L’IDÉE DE DÉMOCRATIE n'est pas un de ces concepts abstraits
que nous puissions espérer préciser — comme
 i l arrive par exemple en géométrie — par simple
ratiocination. Pareille à d'autres notions (Évolution, Progrès,
Féminisme, etc.) dont ont vécu tant d'idéologies modernes,
elle n'a été à ses origines, et elle n'est encore pour une
large part, que l'expression approchée d'une aspiration profonde,
mais confuse, qui cherche à venir au jour et à se formuler.

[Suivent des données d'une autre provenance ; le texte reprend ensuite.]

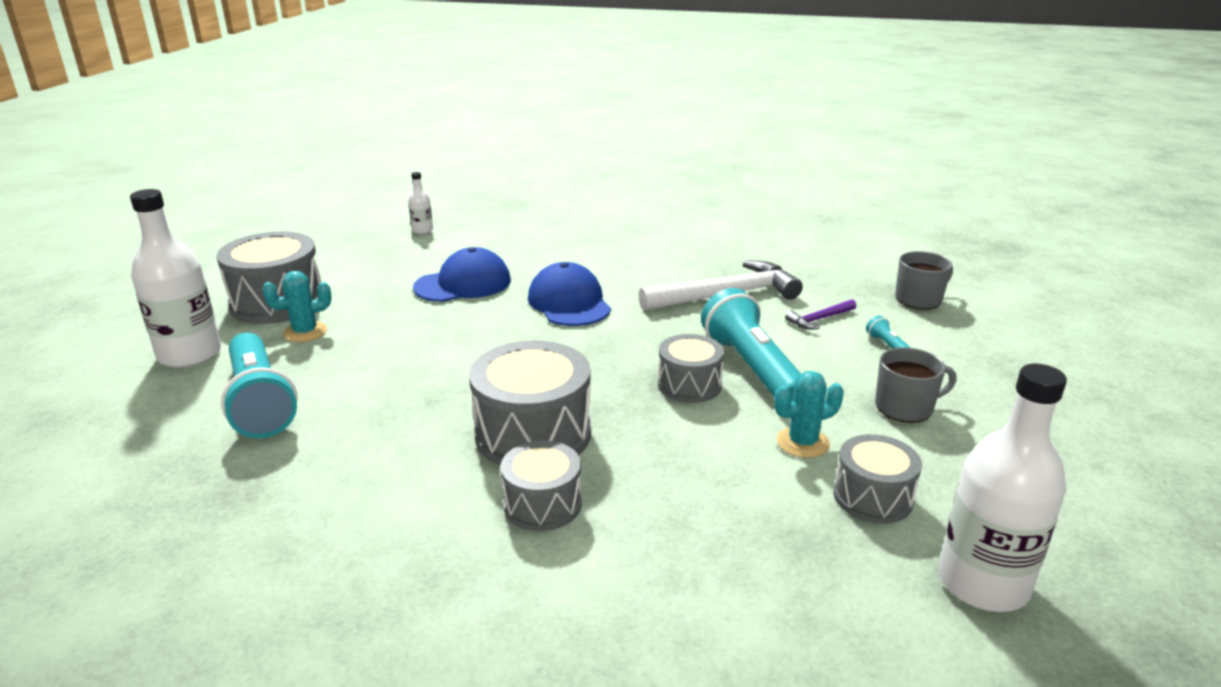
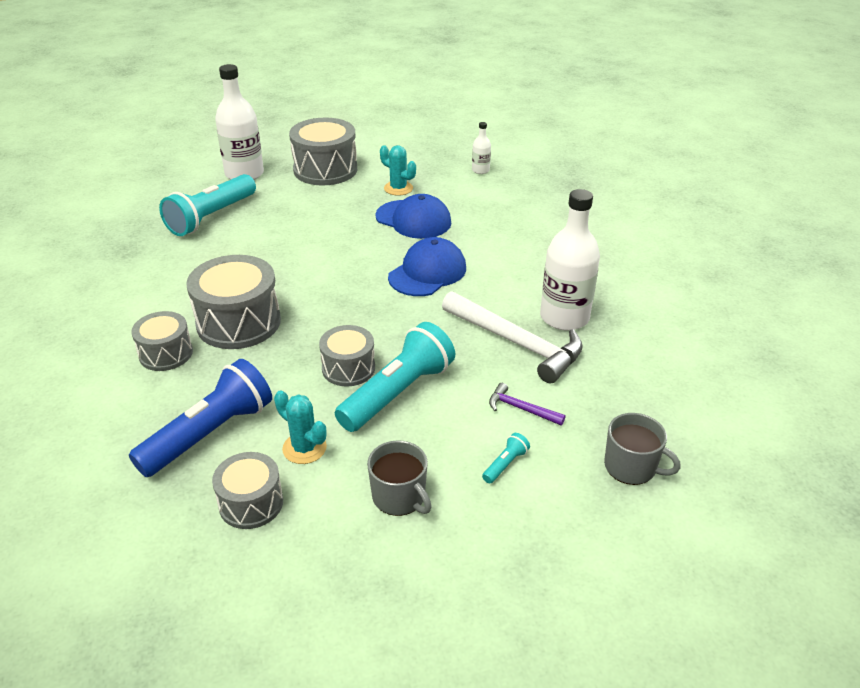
camera: 60 degrees right, 10 degrees up
turquoise cactus [262,271,332,342] -> turquoise cactus moved to [380,145,416,196]
white bottle [938,364,1067,612] -> white bottle moved to [540,189,600,331]
none -> blue flashlight [129,359,272,477]

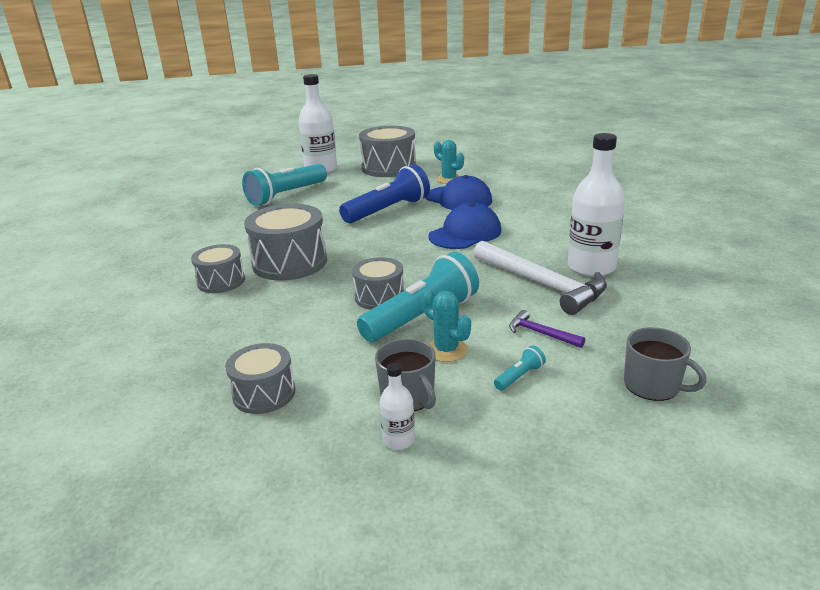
camera: 10 degrees right, 10 degrees down
blue flashlight [129,359,272,477] -> blue flashlight moved to [339,164,430,223]
turquoise cactus [274,390,327,464] -> turquoise cactus moved to [421,289,471,362]
white bottle [472,122,491,174] -> white bottle moved to [380,362,415,450]

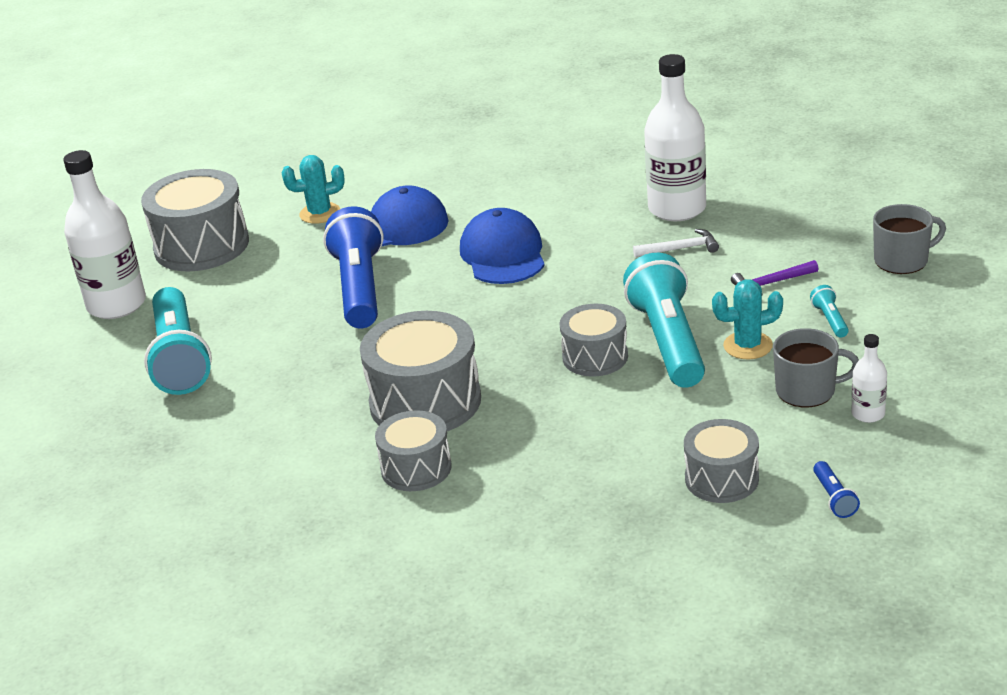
camera: 55 degrees left, 5 degrees up
white hammer [474,240,607,315] -> white hammer [633,229,719,257], size x0.46
none -> blue flashlight [813,461,860,518]

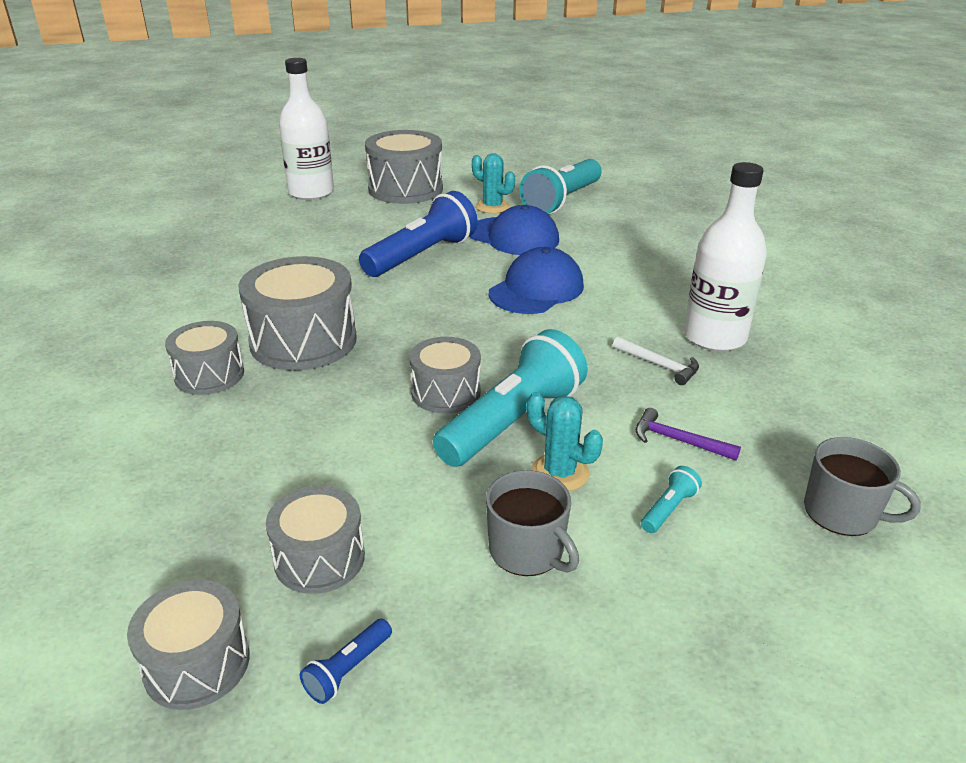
camera: 45 degrees right, 0 degrees up
turquoise flashlight [144,287,212,395] -> turquoise flashlight moved to [519,159,602,214]
white bottle [851,334,887,423] -> none
none -> grey drum [127,580,250,710]

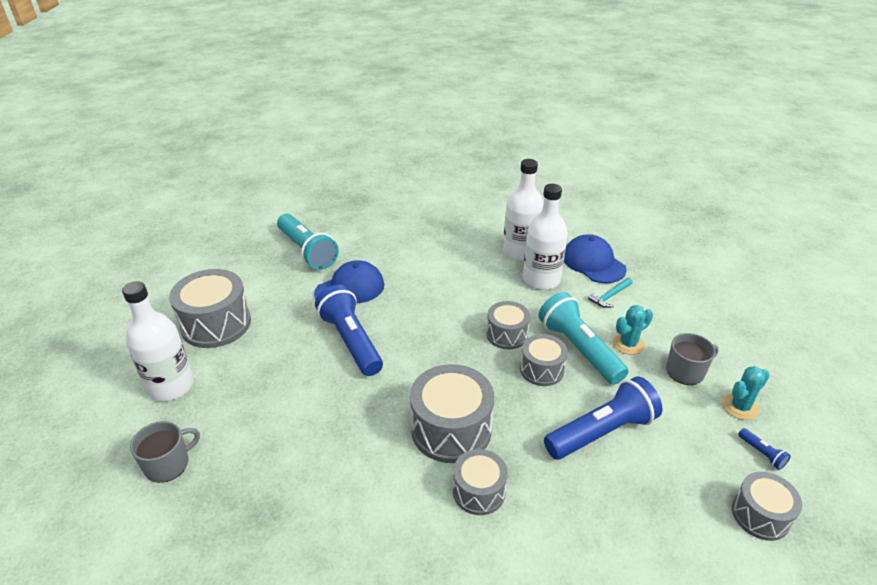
camera: 70 degrees left, 5 degrees up
grey drum [266,485,365,594] -> grey drum moved to [486,301,530,349]
turquoise cactus [472,153,515,213] -> turquoise cactus moved to [723,366,770,420]
blue cap [489,247,584,314] -> blue cap moved to [564,234,627,283]
white hammer [613,337,699,385] -> white bottle [523,184,568,290]
purple hammer [636,408,741,461] -> turquoise hammer [588,278,632,308]
turquoise flashlight [641,466,702,533] -> none
grey mug [804,437,921,536] -> grey mug moved to [130,421,200,483]
none -> blue flashlight [544,376,663,459]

— De ce chef, le problème de son élucidation relève
autant (sinon plus) de la psychologie que de la logique. Toute
notre vie, à chacun de nous, ne se passe-t-elle pas, à travers
une série de gestes souvent contradictoires en apparence, à
essayer de nous déchiffrer? — Or, afin de se déchiffrer, ne
faut-il pas connaître d'abord sa nature, son histoire, son tempérament?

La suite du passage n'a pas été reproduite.